Gouverner avec un quart des suffrages
De la même manière, M. Fabius devrait réviser son programme de réduction des impôts et avoir le courage (ou plutôt l'autorisation de M. Jospin) de dire que le pays n'a pas les moyens de financer les programmes sociaux et de réduire ses recettes tout en même temps. Ce n'est pas la peine d'avoir à chaque instant le mot solidarité à la bouche si on n'expose pas les sacrifices qu'il implique. Sans doute sommes-nous trop naïfs. On nous dira que ce n'est pas de cette manière que l'on gagne des élections. Mais si les candidats sont lucides, ils devraient savoir que pas un, parmi eux, ne soulève un enthousiasme majoritaire. C'est un candidat avec un quart des suffrages au premier tour qui l'emportera au second. Et c'est un président qui n'aura pas avec lui les trois quarts de l'opinion qui gouvernera. Alors, pourquoi ce candidat-là ne rédigerait-il pas une plate-forme aussi proche que possible des aspirations les plus fortes des Français et surtout pourquoi n'exposerait-il pas ce qu'il est sûr de pouvoir réaliser ?

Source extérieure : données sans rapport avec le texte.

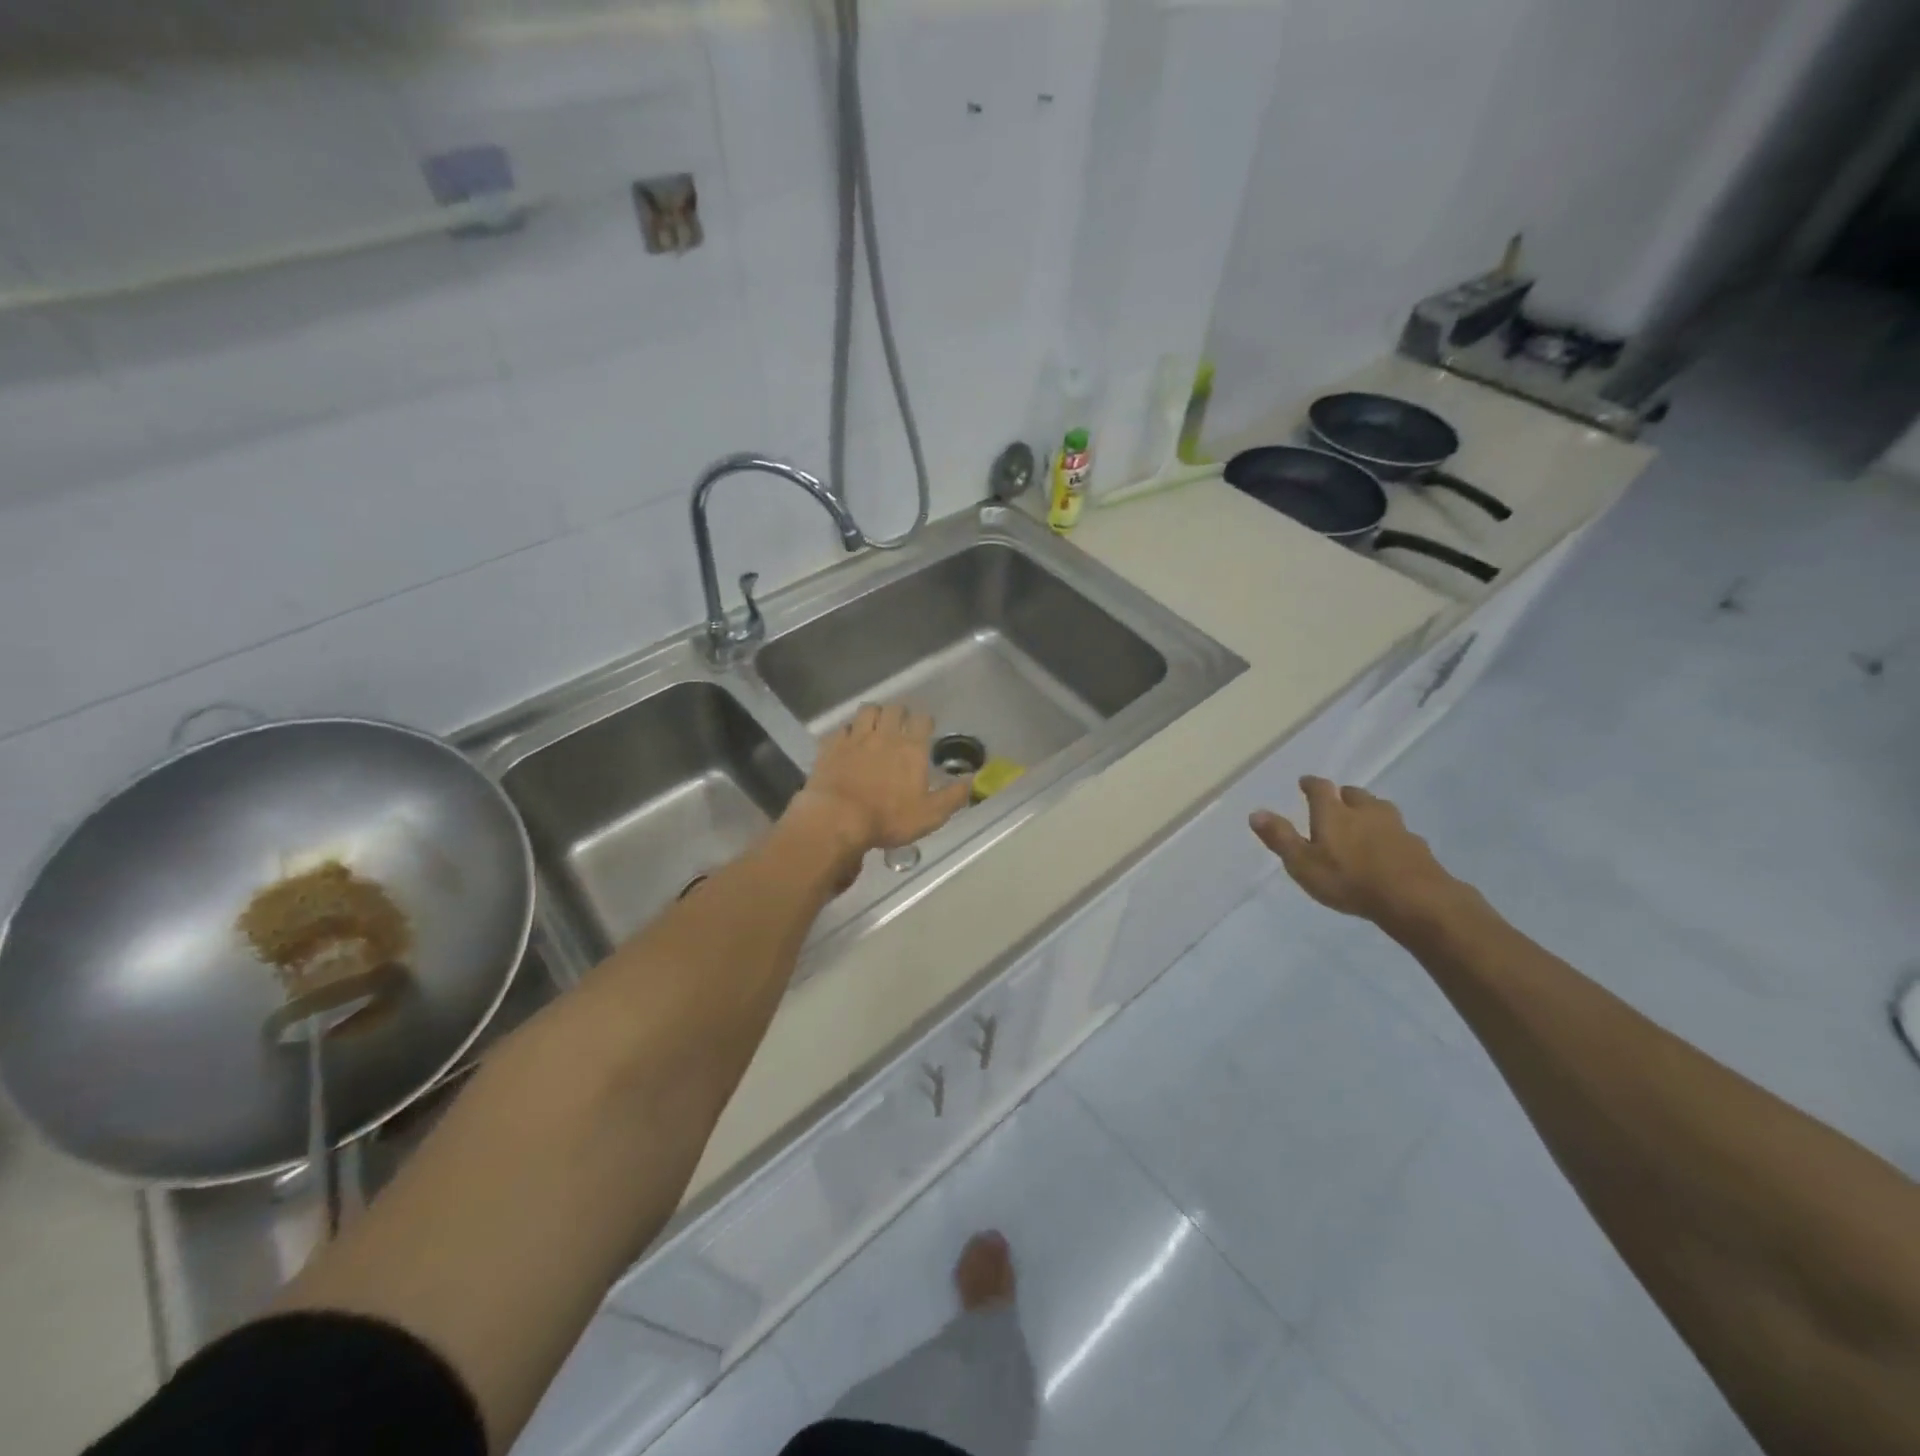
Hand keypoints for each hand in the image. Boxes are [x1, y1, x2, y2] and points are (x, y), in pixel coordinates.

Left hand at [791, 704, 970, 857]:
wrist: (837, 819)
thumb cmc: (888, 818)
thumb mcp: (930, 815)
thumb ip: (953, 796)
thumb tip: (973, 781)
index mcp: (911, 749)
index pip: (922, 720)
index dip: (925, 721)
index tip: (926, 728)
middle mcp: (885, 736)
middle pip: (894, 709)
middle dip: (900, 713)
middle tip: (900, 724)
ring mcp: (855, 738)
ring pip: (867, 711)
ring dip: (874, 714)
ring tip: (875, 725)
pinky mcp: (831, 746)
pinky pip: (841, 728)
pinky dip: (846, 731)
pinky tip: (847, 741)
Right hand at [1250, 777, 1457, 928]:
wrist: (1413, 898)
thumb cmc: (1348, 880)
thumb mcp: (1303, 863)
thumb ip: (1280, 838)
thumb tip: (1256, 812)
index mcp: (1333, 812)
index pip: (1320, 788)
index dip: (1311, 784)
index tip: (1305, 782)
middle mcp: (1365, 811)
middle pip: (1354, 794)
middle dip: (1343, 796)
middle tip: (1336, 803)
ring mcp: (1395, 826)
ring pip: (1380, 809)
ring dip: (1369, 811)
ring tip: (1364, 822)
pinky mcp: (1417, 846)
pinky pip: (1399, 832)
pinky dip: (1390, 835)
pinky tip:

Car il est temps de réhabiliter le suffrage universel, mis en danger par des manifestations d'anarchie de plus en plus fréquentes. Il nous semble que le plus important, cette année, c'est que les candidats ne mentent pas.
Les Français ont un souvenir aigu des promesses que Jacques Chirac n'a pas tenues et s'il veut retrouver sa crédibilité dans l'opinion, il doit dire que la politique est l'art du possible et que tout le reste n'est que rhétorique.
De même, Lionel Jospin n'a plus le droit de lancer des réformes dont le financement n'existe pas et ne doit pas davantage cacher les déficits créés par ces réformes qu'il ne devait naguère cacher des recettes qui justifiaient déjà une réduction de la pression fiscale. M. Jospin ne peut pas nous dire, comme il l'a fait par la voix de Jack Lang, que, quand la délinquance augmente partout en France, elle épargne le monde scolaire. Ou que la crise économique s'arrête aux frontières françaises, comme M. Fabius semblait le prétendre.
Qu'est-ce que la politique ? C'est une méthode pour organiser la vie quotidienne des citoyens de telle manière que leurs droits soient respectés sans affecter les droits des autres. C'est la recherche constante, assidue, lente et longue d'un peu plus de prospérité, d'un peu plus de liberté, d'un peu plus de santé, d'un peu plus de bien-être et, surtout, d'un peu plus de justice, donc d'égalité. Ce n'est pas une partie de catch où tous les coups sont permis, où les mensonges les plus grossiers sont prononcés, où des intérêts partisans sont protégés, où le peuple est au service du pouvoir et non l'inverse. On finit toujours par payer un mensonge. La vérité est, à long terme, le meilleur investissement.